Thank you all for the help, and for the great forum. :)


The last update I've known of is the Programmer-to-go function for the pickit3...

I don't know if they have fixed the other issues it had.

Some dsPICs can be programmed but not debugged using the pickit2...

For this application, I'll need to most powerful dsPICs I can get my hands on. Heck, the PICKit3 might not even be good enough, since it can't program the 32-bit chips (though I don't know if Microchip are making 32-bit dsPICs at the moment).

It might be worth going to an ARM7 based chip then, or using an external DDS chip like the AD5932

Maybe I should explain my application a bit more.

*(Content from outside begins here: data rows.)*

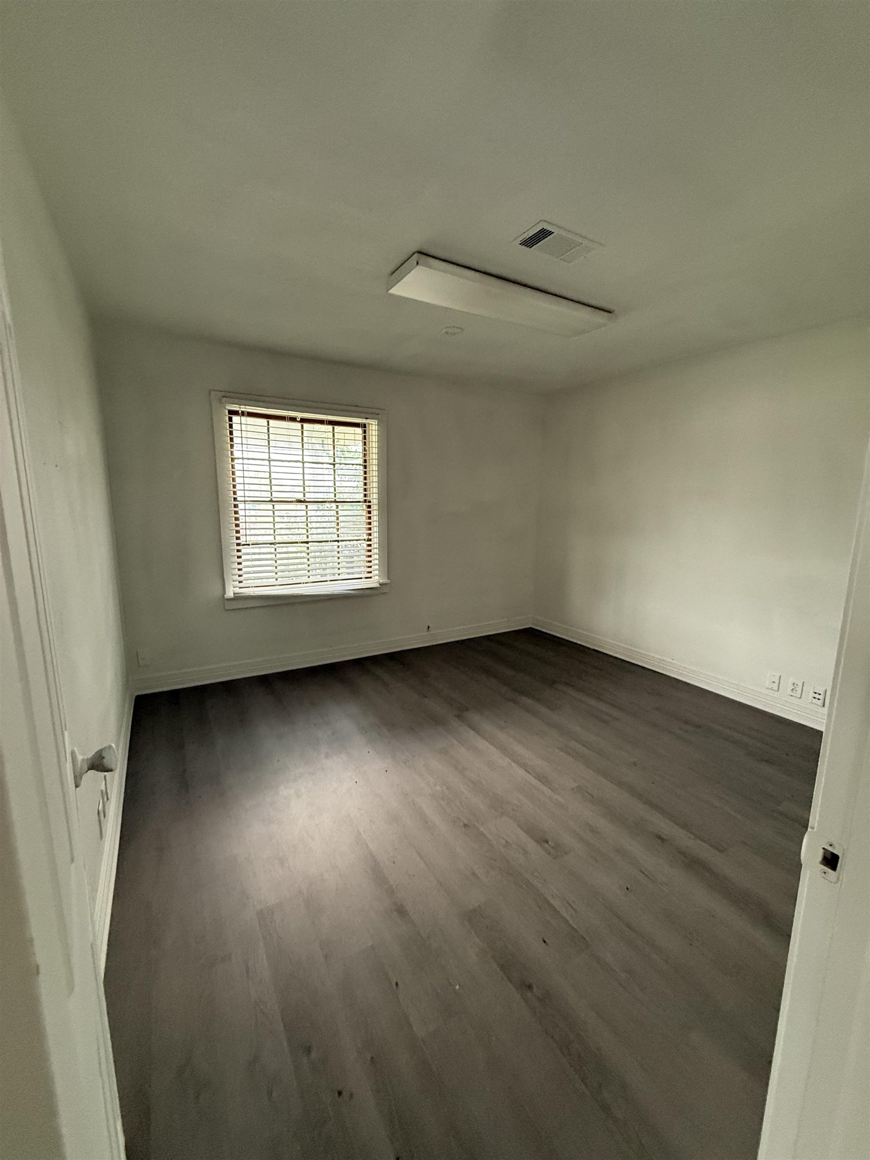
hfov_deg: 85.7
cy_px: 580
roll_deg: -1.9
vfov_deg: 102.1
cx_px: 435
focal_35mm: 14
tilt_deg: -8.0
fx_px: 469
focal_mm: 2.22
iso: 400
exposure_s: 1/60
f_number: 2.2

I want to build an additive synthesizer (of the musical variety). The best of the best additive synths have 128 sine waves (partials) per voice, where each partial gets its own pitch and amplitude envelope. Now, there's a metric assload of processing power required for that (each voice is basically a high-powered SHARC processor), so I had my own ideas for a voice design that is simpler.

Each voice (one note pressed on the music keyboard) which consists of a minimum of 32 partials, will have one amplitude envelope. Each partial will then get a coefficient that is applied to the envelope and then that result is applied to the amplitude of the partial. So all partials get affected by a single envelope, but not equally. You could even do negative coefficients (the partial gets louder as the envelope goes down). 32 partials might sound like a lot, but keep in mind that a sawtooth wave at 20Hz and band-limited to 20kHz contains over 2000 partials. If I can get 64, that would be even better. 128 and I'd be over the moon.

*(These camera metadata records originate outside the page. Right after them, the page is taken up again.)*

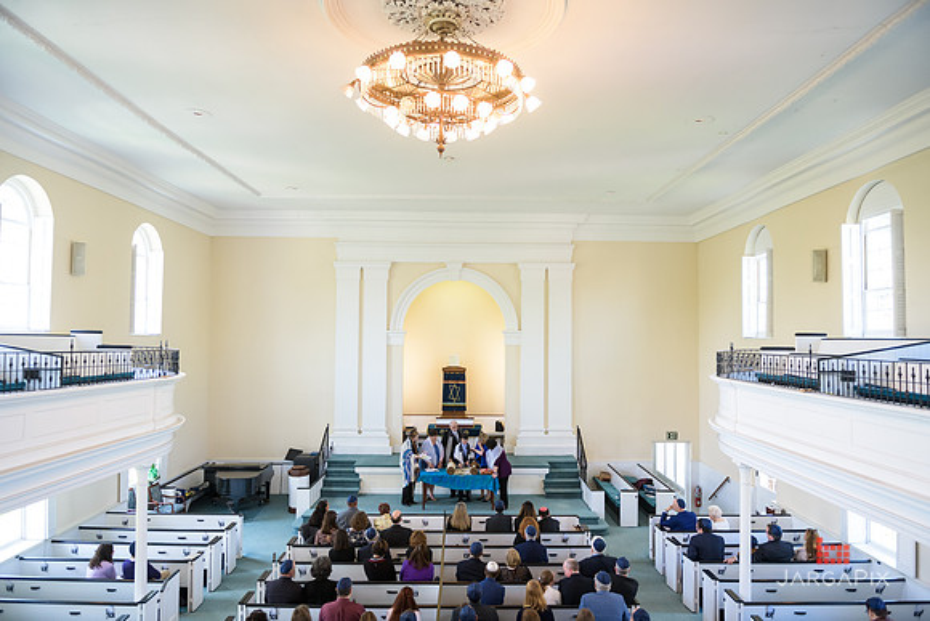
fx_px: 620
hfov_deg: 73.7
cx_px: 465
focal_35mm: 24
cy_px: 310
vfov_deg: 53.2
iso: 1000
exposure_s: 1/160
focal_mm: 24
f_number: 3.2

I haven't decided yet how to mess around with the pitch of each partial. I might do the same thing, a coefficient applied to an envelope and/or an LFO.

Of course, all of this depends on how much processing power I can get my hands on for each voice, and how well I can code it all. One processor per voice is likely going to be my approach, so the number of total voices, ie, the number of keys on the keyboard that can be pressed and still make a sound, would depend on the number of processors I include. There would be an extra processor for the user interface and managing voice allocation, but I have an idea that might make the second part unnecessary.

Let me know if anything needs to be clarified.